◆ DATA EXCERPTS:
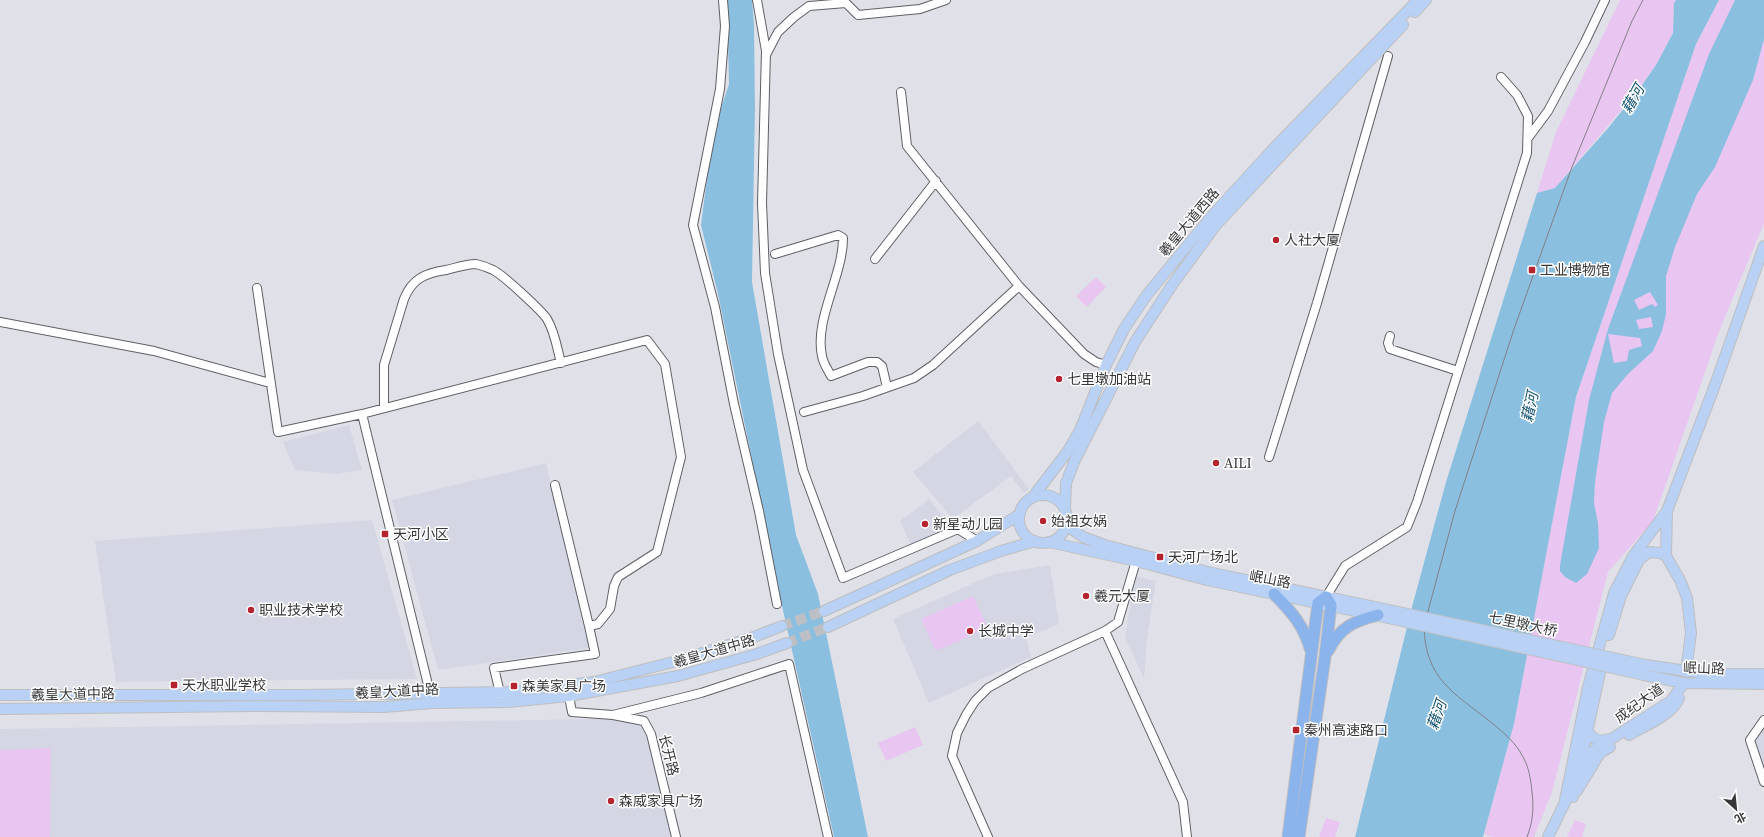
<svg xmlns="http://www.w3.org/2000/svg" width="1764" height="837" font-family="'Source Serif 4','Noto Sans SC',serif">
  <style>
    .built { fill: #d4d6e4 }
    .green { fill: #e9c5f1 }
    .water { fill: #8bbfe0; fill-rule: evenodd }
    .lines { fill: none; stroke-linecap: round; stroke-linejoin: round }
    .major-tunnel { stroke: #bebfc5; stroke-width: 10; stroke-dasharray: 10 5; stroke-linecap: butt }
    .minor-casing { stroke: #5f6066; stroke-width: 10 }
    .major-casing { stroke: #bfbfc0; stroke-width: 12 }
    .highway-casing { stroke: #bfbfc0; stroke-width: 13 }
    .minor { stroke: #fff; stroke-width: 8 }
    .major { stroke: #b9d1f4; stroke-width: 10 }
    .highway { stroke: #8bb3ec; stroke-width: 11 }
    .tram { stroke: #808186; stroke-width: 1 }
    .major-bridge-casing { stroke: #bfbfc0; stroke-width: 12; stroke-linecap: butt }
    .major-bridge { stroke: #b9d1f4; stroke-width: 10 }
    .poi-dot { fill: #b5232f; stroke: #fff; stroke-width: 1.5 }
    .labels { text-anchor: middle; stroke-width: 3; stroke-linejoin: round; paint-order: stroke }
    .street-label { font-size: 14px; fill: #37373a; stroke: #fff }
    .poi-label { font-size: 14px; fill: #37373a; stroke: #fff; text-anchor: start }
    .water-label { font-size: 15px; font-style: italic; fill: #175676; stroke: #fff }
  </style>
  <rect width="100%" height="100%" fill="#e0e1e8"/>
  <path class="built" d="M 978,421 L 1029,489 L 1024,493 L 1011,476 L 953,519 L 913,472 Z
    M 349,425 L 362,470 L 336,474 L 295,470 L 283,442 Z
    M 546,463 L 589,648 L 438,670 L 392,500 Z
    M 929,499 L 951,527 L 911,545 L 900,521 Z
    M 372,520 L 417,679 L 116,682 L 95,541 Z
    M 1050,565 L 1059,624 L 1026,638 L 1031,657 L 929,703 L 893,619 L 994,574 Z
    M 1135,576 L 1156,581 L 1147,639 L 1144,679 L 1125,637 Z
    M 648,718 L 674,837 L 0,837 L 0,729 Z
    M 1764,724 L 1764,784 L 1749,742 Z"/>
  <path class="green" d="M 1620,0 L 1676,0 L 1674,3 L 1673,33 L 1656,65 L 1640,88 L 1555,188 L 1537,193 L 1556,132 Z
    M 1719,0 L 1764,0 L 1764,223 L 1720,329 L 1653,521 L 1608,572 L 1552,792 L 1534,837 L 1492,837 L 1484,834 L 1514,724 L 1576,397 L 1696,44 Z
    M 1096,277 L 1106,287 L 1087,307 L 1076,296 Z
    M 973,596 L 988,628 L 936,651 L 921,619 Z
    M 915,727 L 923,745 L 886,761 L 878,743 Z
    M 51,748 L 50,837 L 0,837 L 0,750 Z
    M 1326,818 L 1340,822 L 1335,837 L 1319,837 Z
    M 1575,820 L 1586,824 L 1582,837 L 1567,837 Z"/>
  <path class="water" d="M 727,0 L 752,0 L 754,25 L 755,107 L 752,282 L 796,535 L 818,594 L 868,837 L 834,837 L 782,606 L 718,294 L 701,225 L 713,132 L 729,84 Z
    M 1676,0 L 1719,0 L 1696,44 L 1576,397 L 1514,724 L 1483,837 L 1355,837 L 1413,603 L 1446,482 L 1537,193 L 1555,188 L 1609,127 L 1640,88 L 1656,65 L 1673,33 L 1674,3 Z
    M 1735,0 L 1764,0 L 1764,39 L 1753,80 L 1715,167 L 1697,194 L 1675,247 L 1666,276 L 1666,314 L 1662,331 L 1653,351 L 1628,374 L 1612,393 L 1604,422 L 1595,482 L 1594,503 L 1598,523 L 1599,548 L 1587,574 L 1576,583 L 1565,577 L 1560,571 L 1560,565 L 1589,400 L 1608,329 L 1709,54 ZM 1650,292 L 1658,305 L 1655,307 L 1652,304 L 1639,310 L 1634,300 ZM 1651,317 L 1653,327 L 1639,329 L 1636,320 ZM 1608,334 L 1640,338 L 1642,346 L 1629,350 L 1627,361 L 1614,363 Z"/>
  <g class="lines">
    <path class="major-tunnel" d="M 782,626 L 824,611
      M 787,643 L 828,627"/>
    <defs>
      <path id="minor" d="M 723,0 L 725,26 L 720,89 L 693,225 L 715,307 L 734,404 L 759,511 L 777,604
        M 757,0 L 766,51 L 762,203 L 765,273 L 778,354 L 803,470 L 843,578 L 958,529 L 977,541
        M 766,55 L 778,32 L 794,17 L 809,6 L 846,3 L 858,15 L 920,9 L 946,0
        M 901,92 L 907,146 L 1019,286 L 1084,354 L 1096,362 L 1106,365
        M 1528,138 L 1548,111 L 1585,42 L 1605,0
        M 775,254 L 838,235 L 843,238 C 843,276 814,319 822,356 C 823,363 828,370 831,376 L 868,362 L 877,362 L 882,366 L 887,387
        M 875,259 L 936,181
        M 257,288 L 278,432 L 362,414 L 647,340 L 665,364 L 681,457 L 657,552 L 618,577 L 614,586 L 610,609 L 598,624 L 589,626 L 595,654 L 494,668 L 501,697
        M 0,322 L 154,351 L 270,383
        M 1390,336 L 1388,343 L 1390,349 L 1458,371
        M 384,408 L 384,365 L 404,299 C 412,279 425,273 446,270 C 455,268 466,264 476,264 C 480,265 489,268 493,270 C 502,274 542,311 547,319 C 555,332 557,348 561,363
        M 804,412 L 863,396 L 914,378 L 933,365 L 1019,286
        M 362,414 L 431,697
        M 1269,457 L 1317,303 L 1388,56
        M 555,485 L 589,626
        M 1326,597 L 1345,566 L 1407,527 L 1417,502 L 1527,153 L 1528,116 L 1517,95 L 1501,77
        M 1105,631 L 1183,802 L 1187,837
        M 569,696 L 572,712 L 613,715 L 644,721 L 651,734 L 676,837
        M 613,715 L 701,693 L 789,664 L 828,837
        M 1764,720 L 1750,740 L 1764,782
        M 988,837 L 952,756 L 957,733 L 966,715 L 975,701 L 988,688 L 1022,669 L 1105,631 L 1118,622 L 1136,561"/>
      <path id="major" d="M 1415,12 L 1426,0
        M1019 519a24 24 0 1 1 48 0a24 24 0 1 1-48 0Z
        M 1032,498 L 1068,451 L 1080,430 L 1106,365 L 1124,329 L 1146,296 L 1210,218 L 1275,147 L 1418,0
        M 1065,510 L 1066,483 L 1075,460 L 1135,342 L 1172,285 L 1216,225 L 1403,25
        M 1066,525 L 1083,537 L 1105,545 L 1208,572 L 1394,611
        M 1049,542 L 1136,561 L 1207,580 L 1393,619
        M 1666,556 L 1667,511
        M 1640,559 L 1649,552 L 1661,553 L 1666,556 L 1680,580 L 1687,598 L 1691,633 L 1686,672
        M 824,611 L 977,541 L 1020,514
        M 828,627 L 950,570 L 1001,551 L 1035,541
        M 1609,635 L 1621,596 L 1640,558
        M 1646,665 L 1708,674 L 1764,674
        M 1644,675 L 1684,683 L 1764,684
        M 0,695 L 305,695 L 507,692 L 594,682 L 673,662 L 751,638 L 782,626
        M 0,709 L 257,706 L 384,707 L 432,703 L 508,702 L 569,696 L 678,676 L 757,654 L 787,643
        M 1587,730 C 1592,739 1599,743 1609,739
        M 1629,735 C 1644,726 1673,715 1679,698
        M 1582,771 L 1594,750 L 1671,701 L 1684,683
        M 1577,791 L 1600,753 L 1610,747
        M 1573,797 L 1603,659
        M 1565,800 L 1588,687 L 1614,593 L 1633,556 L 1667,511 L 1715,385 L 1764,246
        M 1548,837 L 1569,794"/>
      <path id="highway" d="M 1274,594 C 1292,612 1304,626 1311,651
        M 1328,651 C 1340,627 1354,621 1378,615
        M 1288,837 L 1318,603 L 1326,597 L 1331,605 L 1325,657 L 1299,837"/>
    </defs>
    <use href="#minor" class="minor-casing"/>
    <use href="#major" class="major-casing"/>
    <use href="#highway" class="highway-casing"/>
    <use href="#minor" class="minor"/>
    <use href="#major" class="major"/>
    <use href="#highway" class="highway"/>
    <path class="tram" d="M 1527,837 C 1533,822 1534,808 1532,792 C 1531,781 1529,767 1523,757 C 1516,743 1504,733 1492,723 C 1454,693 1425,679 1424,626 L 1455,511 L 1514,329 L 1572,167 L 1632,21 L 1643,0"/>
    <defs>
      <path id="major-bridge" d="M 1394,611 L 1646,665
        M 1393,619 L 1644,675"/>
    </defs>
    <use href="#major-bridge" class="major-bridge-casing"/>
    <use href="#major-bridge" class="major-bridge"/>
  </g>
  <g class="poi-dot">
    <circle cx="1276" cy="240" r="4"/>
    <rect x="1528" y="266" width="8" height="8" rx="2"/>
    <circle cx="1059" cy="379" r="4"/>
    <circle cx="1216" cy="463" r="4"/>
    <circle cx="1043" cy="521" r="4"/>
    <circle cx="925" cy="524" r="4"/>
    <rect x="381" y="530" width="8" height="8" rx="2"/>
    <rect x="1156" y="553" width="8" height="8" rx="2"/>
    <circle cx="1086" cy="596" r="4"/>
    <circle cx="251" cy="610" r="4"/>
    <circle cx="970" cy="631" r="4"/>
    <rect x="170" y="681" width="8" height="8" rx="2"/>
    <rect x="510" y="682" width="8" height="8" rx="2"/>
    <rect x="1292" y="726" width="8" height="8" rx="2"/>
    <circle cx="611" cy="801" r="4"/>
  </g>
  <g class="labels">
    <g class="street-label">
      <text transform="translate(1189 222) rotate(-50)" y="5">羲皇大道西路</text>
      <text transform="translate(1270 579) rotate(11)" y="5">岷山路</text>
      <text transform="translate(1523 624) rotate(12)" y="5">七里墩大桥</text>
      <text transform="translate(714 651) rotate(-16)" y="5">羲皇大道中路</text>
      <text transform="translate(1704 668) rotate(2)" y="5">岷山路</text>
      <text transform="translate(397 691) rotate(-3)" y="5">羲皇大道中路</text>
      <text transform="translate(73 694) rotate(-1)" y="5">羲皇大道中路</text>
      <text transform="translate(1639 703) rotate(-35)" y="5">成纪大道</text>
      <text transform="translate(669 755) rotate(76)" y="5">长开路</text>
    </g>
    <g class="poi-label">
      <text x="1284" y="245">人社大厦</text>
      <text x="1540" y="275">工业博物馆</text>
      <text x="1067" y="384">七里墩加油站</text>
      <text x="1224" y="468">AILI</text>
      <text x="1051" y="526">始祖女娲</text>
      <text x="933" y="529">新星动儿园</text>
      <text x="393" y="539">天河小区</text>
      <text x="1168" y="562">天河广场北</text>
      <text x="1094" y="601">羲元大厦</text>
      <text x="259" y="615">职业技术学校</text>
      <text x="978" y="636">长城中学</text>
      <text x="182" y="690">天水职业学校</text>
      <text x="522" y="691">森美家具广场</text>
      <text x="1304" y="735">秦州高速路口</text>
      <text x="619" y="806">森威家具广场</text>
    </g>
    <g class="water-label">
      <text transform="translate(1633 99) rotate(-60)" y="5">藉河</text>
      <text transform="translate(1530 407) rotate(-78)" y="5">藉河</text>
      <text transform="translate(1437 715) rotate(-71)" y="5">藉河</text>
    </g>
  </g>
  <g transform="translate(1736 809) rotate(153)" stroke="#ffffff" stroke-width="3" paint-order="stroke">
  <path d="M0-3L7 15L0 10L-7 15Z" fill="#37373a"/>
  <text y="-6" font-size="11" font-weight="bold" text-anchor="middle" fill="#37373a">北</text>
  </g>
</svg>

◆ BRIEF:
Tally the lines in the entries above that hold the string "labels" and state the tally alone.

◆ EXERCISE RESPONSE:
2